Academic discourse: A general term for the written language used by college and university faculty members. Some academics hold that the term should be plural, reflecting the range and variety of linguistic conventions that separate, for example, writing in psychology from that in art history. But despite wide differences in vocabulary and style, there are some agreed-upon features common to most academic prose, notably professional terminology (see JARGON) and rather strict criteria in determining the proof of an argument. In other words, academic discourse traditionally tends to subordinate rhetoric to logic, maintaining the appeal to reason as the highest standard of discursive language use.

Occasionally that standard is questioned or challenged by the scholars themselves. One example concerns the Shakespearean scholar Stephen Greenblatt, an exemplary practitioner of academic discourse in the books and articles he has written in connection with NEW HISTORICISM. In 2004, Greenblatt published a popular
biography of Shakespeare (Will in the World), in which he speculates about his subject, not only rather loosely by academic standards, but substantially contradicting the thrust of his earlier works on Shakespeare’s plays, producing a generally negative reaction among his academic peers. On the other hand, nonacademic reviewers and general readers have responded very positively to the biography, applauding the author for having “liberated Shakespeare from the professors and returning him to the people.” The controversy illustrates the differences generated by different discourses, and the perils of attempting a crossover from one to the other.

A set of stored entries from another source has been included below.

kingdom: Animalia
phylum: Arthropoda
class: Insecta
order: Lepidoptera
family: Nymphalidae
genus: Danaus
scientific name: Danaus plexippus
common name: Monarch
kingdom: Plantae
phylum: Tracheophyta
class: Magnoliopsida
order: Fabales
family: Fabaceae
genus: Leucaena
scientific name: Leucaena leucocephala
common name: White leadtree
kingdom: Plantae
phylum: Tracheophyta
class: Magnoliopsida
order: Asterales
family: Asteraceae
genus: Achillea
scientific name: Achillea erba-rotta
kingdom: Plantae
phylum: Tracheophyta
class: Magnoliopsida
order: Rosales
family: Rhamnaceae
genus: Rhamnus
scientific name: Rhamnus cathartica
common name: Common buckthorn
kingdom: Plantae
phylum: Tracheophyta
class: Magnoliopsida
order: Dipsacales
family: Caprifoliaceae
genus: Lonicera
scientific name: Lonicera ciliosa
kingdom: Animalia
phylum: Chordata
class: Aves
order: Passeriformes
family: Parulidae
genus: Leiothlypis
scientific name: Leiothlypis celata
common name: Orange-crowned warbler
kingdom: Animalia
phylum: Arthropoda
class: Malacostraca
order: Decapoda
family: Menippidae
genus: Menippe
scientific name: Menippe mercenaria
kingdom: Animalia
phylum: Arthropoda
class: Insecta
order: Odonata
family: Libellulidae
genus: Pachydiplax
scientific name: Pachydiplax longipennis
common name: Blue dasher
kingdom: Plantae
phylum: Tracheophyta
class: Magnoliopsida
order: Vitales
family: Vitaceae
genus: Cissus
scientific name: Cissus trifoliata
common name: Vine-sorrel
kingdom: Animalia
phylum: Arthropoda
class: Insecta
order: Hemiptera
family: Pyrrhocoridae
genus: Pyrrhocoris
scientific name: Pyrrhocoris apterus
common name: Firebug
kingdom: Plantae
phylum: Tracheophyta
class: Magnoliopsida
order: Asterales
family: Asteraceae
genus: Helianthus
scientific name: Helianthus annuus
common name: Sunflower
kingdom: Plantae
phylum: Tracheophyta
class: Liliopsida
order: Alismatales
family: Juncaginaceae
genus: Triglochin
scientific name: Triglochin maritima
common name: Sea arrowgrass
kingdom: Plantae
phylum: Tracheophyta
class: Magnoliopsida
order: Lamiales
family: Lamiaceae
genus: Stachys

In COMPOSITION STUDIES, academic discourse serves as a reminder of the gap between the expectations of the traditional college teacher and the student. The latter, particularly in a BASIC WRITING course, frequently feels overwhelmed by the attempt to mimic or imitate academic discourse in a writing assignment. The effort to sound “academic” usually results in a greater failure than had the student used his/her own “voice.” One consequence has been a growing pedagogical interest in the WRITING ACROSS THE CURRICULUM movement in an attempt to 
introduce beginning writers to the forms and conventions of the major academic disciplines.